Aim of the exercise:
Repeat the records verbatim and leave the pictures out of your copy.

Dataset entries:
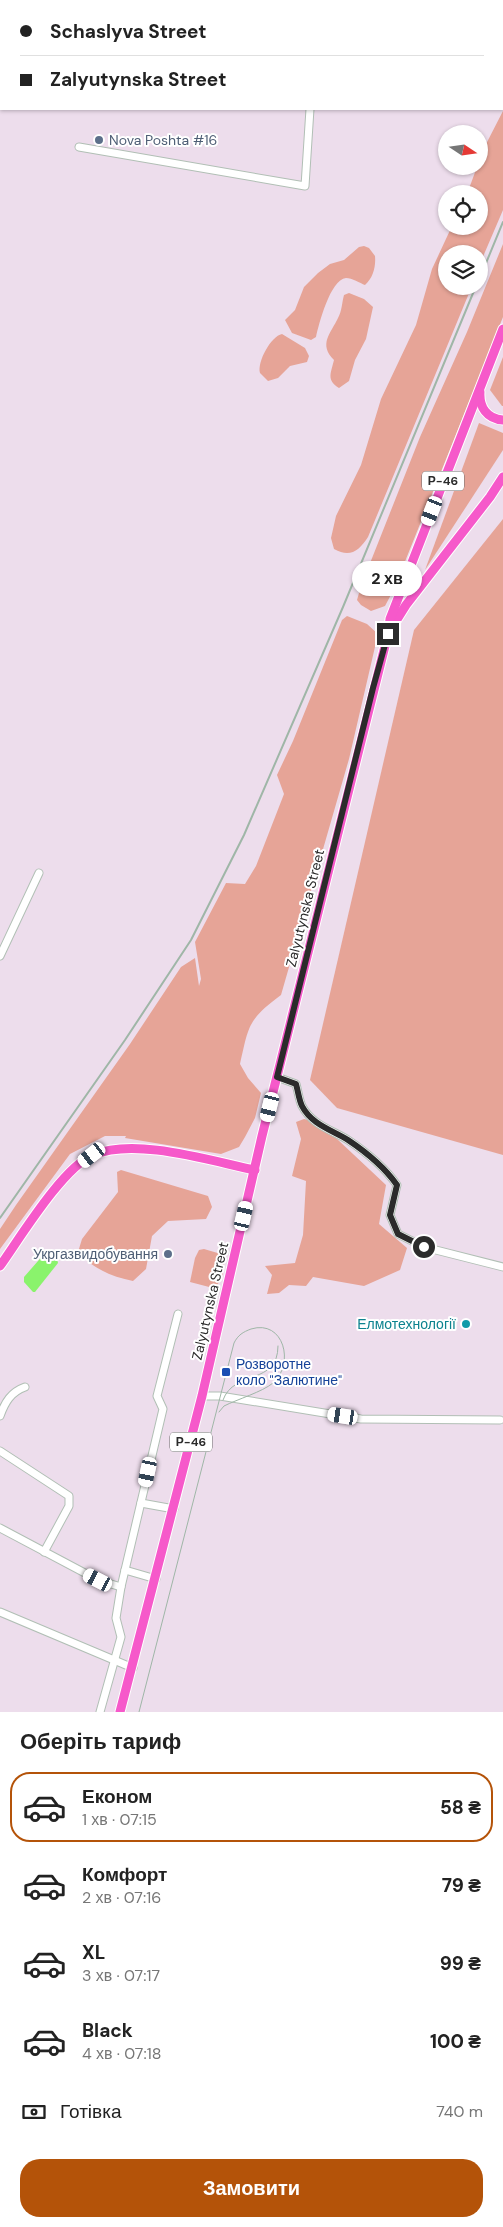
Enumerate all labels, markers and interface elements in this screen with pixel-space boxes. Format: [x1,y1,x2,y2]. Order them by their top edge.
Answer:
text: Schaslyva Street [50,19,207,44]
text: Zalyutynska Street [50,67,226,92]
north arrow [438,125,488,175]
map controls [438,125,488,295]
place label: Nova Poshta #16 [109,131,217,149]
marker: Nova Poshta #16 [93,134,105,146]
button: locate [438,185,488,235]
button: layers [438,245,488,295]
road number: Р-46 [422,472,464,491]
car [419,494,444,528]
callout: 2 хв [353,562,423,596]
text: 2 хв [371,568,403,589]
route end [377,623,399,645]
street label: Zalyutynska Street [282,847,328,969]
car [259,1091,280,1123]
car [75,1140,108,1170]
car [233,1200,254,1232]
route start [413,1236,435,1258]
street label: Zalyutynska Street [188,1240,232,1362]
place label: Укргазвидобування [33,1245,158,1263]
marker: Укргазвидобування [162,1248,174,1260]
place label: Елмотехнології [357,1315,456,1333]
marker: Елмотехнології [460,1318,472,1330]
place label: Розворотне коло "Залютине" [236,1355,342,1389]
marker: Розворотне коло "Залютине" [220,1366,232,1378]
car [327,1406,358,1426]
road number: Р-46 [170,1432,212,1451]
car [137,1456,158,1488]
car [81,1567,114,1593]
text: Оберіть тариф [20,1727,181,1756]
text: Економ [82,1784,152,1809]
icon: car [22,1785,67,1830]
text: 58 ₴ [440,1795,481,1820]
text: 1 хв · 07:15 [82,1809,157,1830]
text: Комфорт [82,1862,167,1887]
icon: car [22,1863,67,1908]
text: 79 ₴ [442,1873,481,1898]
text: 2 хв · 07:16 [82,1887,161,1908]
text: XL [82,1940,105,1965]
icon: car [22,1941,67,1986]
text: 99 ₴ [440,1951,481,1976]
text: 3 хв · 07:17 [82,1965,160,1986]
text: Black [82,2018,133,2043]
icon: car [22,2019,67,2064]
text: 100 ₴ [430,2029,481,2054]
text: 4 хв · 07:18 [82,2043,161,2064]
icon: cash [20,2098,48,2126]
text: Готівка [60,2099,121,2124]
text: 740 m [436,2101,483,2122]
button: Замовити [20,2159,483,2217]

Result:
Enumerate all labels, markers and interface elements in this screen with pixel-space boxes. Format: [x1,y1,x2,y2]. Order them by their top edge.
Answer:
text: Schaslyva Street [50,19,207,44]
text: Zalyutynska Street [50,67,226,92]
north arrow [438,125,488,175]
map controls [438,125,488,295]
place label: Nova Poshta #16 [109,131,217,149]
marker: Nova Poshta #16 [93,134,105,146]
button: locate [438,185,488,235]
button: layers [438,245,488,295]
road number: Р-46 [422,472,464,491]
car [419,494,444,528]
callout: 2 хв [353,562,423,596]
text: 2 хв [371,568,403,589]
route end [377,623,399,645]
street label: Zalyutynska Street [282,847,328,969]
car [259,1091,280,1123]
car [75,1140,108,1170]
car [233,1200,254,1232]
route start [413,1236,435,1258]
street label: Zalyutynska Street [188,1240,232,1362]
place label: Укргазвидобування [33,1245,158,1263]
marker: Укргазвидобування [162,1248,174,1260]
place label: Елмотехнології [357,1315,456,1333]
marker: Елмотехнології [460,1318,472,1330]
place label: Розворотне коло "Залютине" [236,1355,342,1389]
marker: Розворотне коло "Залютине" [220,1366,232,1378]
car [327,1406,358,1426]
road number: Р-46 [170,1432,212,1451]
car [137,1456,158,1488]
car [81,1567,114,1593]
text: Оберіть тариф [20,1727,181,1756]
text: Економ [82,1784,152,1809]
icon: car [22,1785,67,1830]
text: 58 ₴ [440,1795,481,1820]
text: 1 хв · 07:15 [82,1809,157,1830]
text: Комфорт [82,1862,167,1887]
icon: car [22,1863,67,1908]
text: 79 ₴ [442,1873,481,1898]
text: 2 хв · 07:16 [82,1887,161,1908]
text: XL [82,1940,105,1965]
icon: car [22,1941,67,1986]
text: 99 ₴ [440,1951,481,1976]
text: 3 хв · 07:17 [82,1965,160,1986]
text: Black [82,2018,133,2043]
icon: car [22,2019,67,2064]
text: 100 ₴ [430,2029,481,2054]
text: 4 хв · 07:18 [82,2043,161,2064]
icon: cash [20,2098,48,2126]
text: Готівка [60,2099,121,2124]
text: 740 m [436,2101,483,2122]
button: Замовити [20,2159,483,2217]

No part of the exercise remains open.